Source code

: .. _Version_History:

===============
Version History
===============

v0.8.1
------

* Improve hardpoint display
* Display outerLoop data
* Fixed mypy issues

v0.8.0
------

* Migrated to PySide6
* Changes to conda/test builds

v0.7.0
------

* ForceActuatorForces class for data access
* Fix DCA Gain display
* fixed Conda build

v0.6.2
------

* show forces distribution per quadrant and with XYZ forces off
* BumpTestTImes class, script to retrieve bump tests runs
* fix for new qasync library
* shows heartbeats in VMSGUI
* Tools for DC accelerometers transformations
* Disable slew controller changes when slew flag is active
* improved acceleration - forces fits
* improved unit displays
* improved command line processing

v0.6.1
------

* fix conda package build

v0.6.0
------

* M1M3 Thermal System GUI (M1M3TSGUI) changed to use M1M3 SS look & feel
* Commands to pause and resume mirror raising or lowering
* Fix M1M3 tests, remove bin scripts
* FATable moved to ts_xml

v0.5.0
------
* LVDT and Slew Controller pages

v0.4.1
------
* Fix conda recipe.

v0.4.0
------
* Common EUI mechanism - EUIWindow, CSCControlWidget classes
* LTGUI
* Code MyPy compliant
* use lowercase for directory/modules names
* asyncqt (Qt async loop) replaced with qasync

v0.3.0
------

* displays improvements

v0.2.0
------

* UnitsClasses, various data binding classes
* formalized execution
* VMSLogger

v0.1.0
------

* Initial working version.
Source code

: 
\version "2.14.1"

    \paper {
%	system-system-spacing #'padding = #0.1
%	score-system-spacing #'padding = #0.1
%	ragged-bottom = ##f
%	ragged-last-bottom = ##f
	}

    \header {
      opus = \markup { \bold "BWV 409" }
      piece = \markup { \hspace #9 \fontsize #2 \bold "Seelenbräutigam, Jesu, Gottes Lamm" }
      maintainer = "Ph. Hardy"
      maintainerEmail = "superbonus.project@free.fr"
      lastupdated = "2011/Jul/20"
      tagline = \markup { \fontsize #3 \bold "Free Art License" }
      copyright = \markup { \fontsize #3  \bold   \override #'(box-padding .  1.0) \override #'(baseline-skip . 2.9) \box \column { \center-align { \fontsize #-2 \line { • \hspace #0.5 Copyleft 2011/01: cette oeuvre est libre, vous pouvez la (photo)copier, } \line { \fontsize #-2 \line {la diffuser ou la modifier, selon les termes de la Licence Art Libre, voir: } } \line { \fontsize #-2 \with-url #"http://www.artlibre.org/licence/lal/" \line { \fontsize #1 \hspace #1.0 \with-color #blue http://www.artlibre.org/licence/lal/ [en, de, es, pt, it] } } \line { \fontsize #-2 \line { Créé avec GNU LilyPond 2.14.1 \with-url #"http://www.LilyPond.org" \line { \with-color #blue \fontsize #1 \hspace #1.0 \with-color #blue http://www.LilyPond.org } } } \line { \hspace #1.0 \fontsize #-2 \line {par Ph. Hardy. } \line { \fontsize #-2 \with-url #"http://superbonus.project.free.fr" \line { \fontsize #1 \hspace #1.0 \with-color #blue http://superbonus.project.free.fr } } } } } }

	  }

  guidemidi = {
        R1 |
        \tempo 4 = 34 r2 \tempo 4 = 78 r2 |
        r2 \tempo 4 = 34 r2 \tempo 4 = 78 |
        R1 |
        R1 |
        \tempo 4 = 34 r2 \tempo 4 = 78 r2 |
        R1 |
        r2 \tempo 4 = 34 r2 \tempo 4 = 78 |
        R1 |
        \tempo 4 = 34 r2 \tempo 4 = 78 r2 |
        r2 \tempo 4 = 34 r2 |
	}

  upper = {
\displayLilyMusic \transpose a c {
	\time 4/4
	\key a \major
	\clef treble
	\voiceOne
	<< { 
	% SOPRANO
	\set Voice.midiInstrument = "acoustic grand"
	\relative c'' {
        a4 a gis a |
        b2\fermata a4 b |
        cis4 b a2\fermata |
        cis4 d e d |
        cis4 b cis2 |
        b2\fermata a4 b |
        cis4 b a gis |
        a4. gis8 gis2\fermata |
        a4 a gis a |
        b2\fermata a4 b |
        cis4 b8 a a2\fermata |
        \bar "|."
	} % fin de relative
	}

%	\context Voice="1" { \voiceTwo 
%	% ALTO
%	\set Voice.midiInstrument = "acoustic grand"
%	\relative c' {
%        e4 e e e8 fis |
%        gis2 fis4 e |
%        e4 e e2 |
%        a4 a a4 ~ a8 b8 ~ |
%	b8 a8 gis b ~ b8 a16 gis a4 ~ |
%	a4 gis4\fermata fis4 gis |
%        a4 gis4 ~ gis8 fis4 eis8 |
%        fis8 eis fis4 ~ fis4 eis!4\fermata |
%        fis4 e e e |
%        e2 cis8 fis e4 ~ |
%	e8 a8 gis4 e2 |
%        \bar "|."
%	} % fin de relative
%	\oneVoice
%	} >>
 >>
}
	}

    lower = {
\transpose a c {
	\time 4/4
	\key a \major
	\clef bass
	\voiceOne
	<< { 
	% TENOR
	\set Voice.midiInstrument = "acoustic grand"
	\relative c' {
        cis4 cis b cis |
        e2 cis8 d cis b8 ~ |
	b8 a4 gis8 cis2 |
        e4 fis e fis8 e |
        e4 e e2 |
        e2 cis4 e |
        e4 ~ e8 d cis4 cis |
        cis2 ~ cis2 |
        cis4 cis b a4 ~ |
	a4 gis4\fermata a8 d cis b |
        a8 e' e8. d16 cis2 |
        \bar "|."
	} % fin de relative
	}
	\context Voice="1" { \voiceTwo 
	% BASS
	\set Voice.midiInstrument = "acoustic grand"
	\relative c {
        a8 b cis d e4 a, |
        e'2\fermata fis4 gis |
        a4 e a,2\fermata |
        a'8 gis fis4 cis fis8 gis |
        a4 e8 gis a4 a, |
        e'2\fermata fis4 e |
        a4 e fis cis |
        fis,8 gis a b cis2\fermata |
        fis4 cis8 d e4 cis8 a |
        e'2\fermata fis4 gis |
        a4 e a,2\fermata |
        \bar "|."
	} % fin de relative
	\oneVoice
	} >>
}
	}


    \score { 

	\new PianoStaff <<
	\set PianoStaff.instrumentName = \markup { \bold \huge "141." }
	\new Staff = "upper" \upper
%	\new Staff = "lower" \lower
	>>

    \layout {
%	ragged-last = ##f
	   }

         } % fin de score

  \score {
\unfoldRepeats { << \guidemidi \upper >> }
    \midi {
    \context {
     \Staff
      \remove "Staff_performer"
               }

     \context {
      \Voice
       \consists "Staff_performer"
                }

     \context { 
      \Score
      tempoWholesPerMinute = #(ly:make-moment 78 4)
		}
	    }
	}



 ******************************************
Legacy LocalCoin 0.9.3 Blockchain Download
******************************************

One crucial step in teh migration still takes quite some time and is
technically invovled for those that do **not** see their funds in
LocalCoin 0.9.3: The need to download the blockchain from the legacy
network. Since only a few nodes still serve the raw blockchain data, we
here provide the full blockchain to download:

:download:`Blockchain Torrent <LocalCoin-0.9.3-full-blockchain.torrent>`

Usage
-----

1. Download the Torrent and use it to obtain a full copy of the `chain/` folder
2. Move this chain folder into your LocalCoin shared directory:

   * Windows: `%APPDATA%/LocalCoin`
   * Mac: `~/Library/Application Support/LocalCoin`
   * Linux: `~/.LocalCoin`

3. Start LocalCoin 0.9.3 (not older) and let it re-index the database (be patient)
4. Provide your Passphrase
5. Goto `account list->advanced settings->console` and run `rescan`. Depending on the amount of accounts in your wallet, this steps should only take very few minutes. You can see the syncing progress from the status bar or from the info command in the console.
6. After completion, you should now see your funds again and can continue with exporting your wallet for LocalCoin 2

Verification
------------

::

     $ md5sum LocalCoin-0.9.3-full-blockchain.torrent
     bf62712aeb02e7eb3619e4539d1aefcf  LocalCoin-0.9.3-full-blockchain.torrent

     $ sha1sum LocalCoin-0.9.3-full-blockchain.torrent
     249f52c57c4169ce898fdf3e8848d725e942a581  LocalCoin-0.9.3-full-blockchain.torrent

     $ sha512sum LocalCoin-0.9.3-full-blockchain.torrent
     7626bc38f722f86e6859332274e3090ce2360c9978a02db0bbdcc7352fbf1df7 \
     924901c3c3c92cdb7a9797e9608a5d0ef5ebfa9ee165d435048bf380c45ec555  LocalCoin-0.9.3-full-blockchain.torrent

━━━━━━━━

**To-do item:** Which lines above hold the word "Hardy"? Copy each of them.

**Problem solution:**
      maintainer = "Ph. Hardy"
      copyright = \markup { \fontsize #3  \bold   \override #'(box-padding .  1.0) \override #'(baseline-skip . 2.9) \box \column { \center-align { \fontsize #-2 \line { • \hspace #0.5 Copyleft 2011/01: cette oeuvre est libre, vous pouvez la (photo)copier, } \line { \fontsize #-2 \line {la diffuser ou la modifier, selon les termes de la Licence Art Libre, voir: } } \line { \fontsize #-2 \with-url #"http://www.artlibre.org/licence/lal/" \line { \fontsize #1 \hspace #1.0 \with-color #blue http://www.artlibre.org/licence/lal/ [en, de, es, pt, it] } } \line { \fontsize #-2 \line { Créé avec GNU LilyPond 2.14.1 \with-url #"http://www.LilyPond.org" \line { \with-color #blue \fontsize #1 \hspace #1.0 \with-color #blue http://www.LilyPond.org } } } \line { \hspace #1.0 \fontsize #-2 \line {par Ph. Hardy. } \line { \fontsize #-2 \with-url #"http://superbonus.project.free.fr" \line { \fontsize #1 \hspace #1.0 \with-color #blue http://superbonus.project.free.fr } } } } } }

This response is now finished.